====== Record set
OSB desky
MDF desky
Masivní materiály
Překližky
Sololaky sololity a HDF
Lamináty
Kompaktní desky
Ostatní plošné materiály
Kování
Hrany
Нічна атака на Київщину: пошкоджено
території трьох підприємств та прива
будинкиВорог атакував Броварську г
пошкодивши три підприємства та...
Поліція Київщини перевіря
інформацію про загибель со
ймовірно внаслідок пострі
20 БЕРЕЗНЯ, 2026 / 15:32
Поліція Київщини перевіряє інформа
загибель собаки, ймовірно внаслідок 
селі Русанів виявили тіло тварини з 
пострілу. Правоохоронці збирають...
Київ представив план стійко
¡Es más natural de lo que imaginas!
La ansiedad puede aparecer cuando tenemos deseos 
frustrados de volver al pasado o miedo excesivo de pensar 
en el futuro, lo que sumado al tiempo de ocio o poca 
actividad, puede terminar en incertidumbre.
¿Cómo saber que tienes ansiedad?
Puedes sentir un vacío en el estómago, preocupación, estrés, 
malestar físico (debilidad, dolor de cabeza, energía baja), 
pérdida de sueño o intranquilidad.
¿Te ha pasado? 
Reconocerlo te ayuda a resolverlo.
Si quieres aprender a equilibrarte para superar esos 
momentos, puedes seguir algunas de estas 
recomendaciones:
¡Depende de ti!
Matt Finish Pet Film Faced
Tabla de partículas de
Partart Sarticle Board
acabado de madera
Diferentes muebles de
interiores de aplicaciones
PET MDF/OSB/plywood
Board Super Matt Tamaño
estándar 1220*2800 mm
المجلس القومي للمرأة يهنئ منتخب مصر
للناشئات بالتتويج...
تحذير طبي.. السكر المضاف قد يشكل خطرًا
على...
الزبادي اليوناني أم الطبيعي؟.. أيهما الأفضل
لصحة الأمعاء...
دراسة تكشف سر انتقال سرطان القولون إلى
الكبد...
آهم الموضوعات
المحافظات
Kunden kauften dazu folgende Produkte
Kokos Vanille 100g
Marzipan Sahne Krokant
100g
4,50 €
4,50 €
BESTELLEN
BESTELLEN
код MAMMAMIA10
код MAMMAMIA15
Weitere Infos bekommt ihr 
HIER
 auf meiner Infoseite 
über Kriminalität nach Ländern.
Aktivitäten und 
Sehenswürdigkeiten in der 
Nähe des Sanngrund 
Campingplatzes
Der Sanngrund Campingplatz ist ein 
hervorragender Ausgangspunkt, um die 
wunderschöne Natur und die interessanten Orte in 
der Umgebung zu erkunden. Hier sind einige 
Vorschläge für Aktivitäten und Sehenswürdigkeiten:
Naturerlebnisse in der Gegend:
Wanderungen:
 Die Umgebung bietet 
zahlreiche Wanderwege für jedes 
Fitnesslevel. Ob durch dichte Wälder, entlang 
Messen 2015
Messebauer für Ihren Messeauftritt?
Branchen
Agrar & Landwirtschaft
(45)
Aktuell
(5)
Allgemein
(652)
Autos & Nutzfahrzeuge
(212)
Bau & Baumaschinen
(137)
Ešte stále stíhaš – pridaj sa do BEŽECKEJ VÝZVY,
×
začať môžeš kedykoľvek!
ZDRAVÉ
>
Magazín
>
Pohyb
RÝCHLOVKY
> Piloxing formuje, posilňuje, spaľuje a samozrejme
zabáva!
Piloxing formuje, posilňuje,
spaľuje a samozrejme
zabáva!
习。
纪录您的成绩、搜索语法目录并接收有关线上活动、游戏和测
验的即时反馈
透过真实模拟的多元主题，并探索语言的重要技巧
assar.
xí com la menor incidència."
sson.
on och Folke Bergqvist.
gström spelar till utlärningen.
============
====== Record set
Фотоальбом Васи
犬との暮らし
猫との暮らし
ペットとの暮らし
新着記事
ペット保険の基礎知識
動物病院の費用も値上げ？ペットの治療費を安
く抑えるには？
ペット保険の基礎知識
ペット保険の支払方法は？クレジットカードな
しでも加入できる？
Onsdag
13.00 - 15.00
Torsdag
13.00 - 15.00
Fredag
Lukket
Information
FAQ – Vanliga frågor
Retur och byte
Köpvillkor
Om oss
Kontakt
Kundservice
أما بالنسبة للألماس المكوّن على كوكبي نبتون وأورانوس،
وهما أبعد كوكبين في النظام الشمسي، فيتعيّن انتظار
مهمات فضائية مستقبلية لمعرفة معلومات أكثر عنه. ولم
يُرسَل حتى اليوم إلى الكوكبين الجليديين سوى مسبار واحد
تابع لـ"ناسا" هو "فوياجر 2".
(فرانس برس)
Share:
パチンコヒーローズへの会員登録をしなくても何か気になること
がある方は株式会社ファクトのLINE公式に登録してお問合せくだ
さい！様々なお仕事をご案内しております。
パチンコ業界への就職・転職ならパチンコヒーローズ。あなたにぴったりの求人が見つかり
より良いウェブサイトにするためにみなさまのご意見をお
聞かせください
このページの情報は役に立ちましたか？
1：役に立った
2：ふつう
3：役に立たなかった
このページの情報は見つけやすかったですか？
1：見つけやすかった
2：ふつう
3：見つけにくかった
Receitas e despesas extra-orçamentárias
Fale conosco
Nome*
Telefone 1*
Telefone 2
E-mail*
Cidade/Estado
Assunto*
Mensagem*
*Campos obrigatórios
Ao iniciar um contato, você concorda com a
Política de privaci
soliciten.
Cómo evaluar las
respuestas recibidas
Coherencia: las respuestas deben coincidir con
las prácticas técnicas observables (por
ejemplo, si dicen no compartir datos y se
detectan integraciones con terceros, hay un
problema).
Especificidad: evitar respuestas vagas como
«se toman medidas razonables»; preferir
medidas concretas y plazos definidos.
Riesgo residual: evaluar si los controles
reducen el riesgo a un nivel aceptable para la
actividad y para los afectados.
============
====== Record set
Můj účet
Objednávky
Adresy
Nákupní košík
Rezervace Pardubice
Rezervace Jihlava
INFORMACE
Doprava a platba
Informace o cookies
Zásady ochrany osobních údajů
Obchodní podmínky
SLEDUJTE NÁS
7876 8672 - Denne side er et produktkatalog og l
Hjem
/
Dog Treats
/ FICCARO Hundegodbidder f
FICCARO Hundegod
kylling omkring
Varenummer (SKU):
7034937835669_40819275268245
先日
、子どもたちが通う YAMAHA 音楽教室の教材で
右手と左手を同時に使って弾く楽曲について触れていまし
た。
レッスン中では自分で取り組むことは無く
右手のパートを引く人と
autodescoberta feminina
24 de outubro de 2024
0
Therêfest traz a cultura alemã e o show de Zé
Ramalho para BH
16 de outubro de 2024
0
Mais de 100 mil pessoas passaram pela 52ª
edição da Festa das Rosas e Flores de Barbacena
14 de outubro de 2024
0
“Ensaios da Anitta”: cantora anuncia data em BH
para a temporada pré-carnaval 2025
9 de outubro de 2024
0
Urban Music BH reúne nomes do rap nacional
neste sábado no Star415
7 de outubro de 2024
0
============
Your assignment:
Look for the string "ймовірно" in the records, and copy every line where it is found.

Response for this exercise:
ймовірно внаслідок пострі
загибель собаки, ймовірно внаслідок 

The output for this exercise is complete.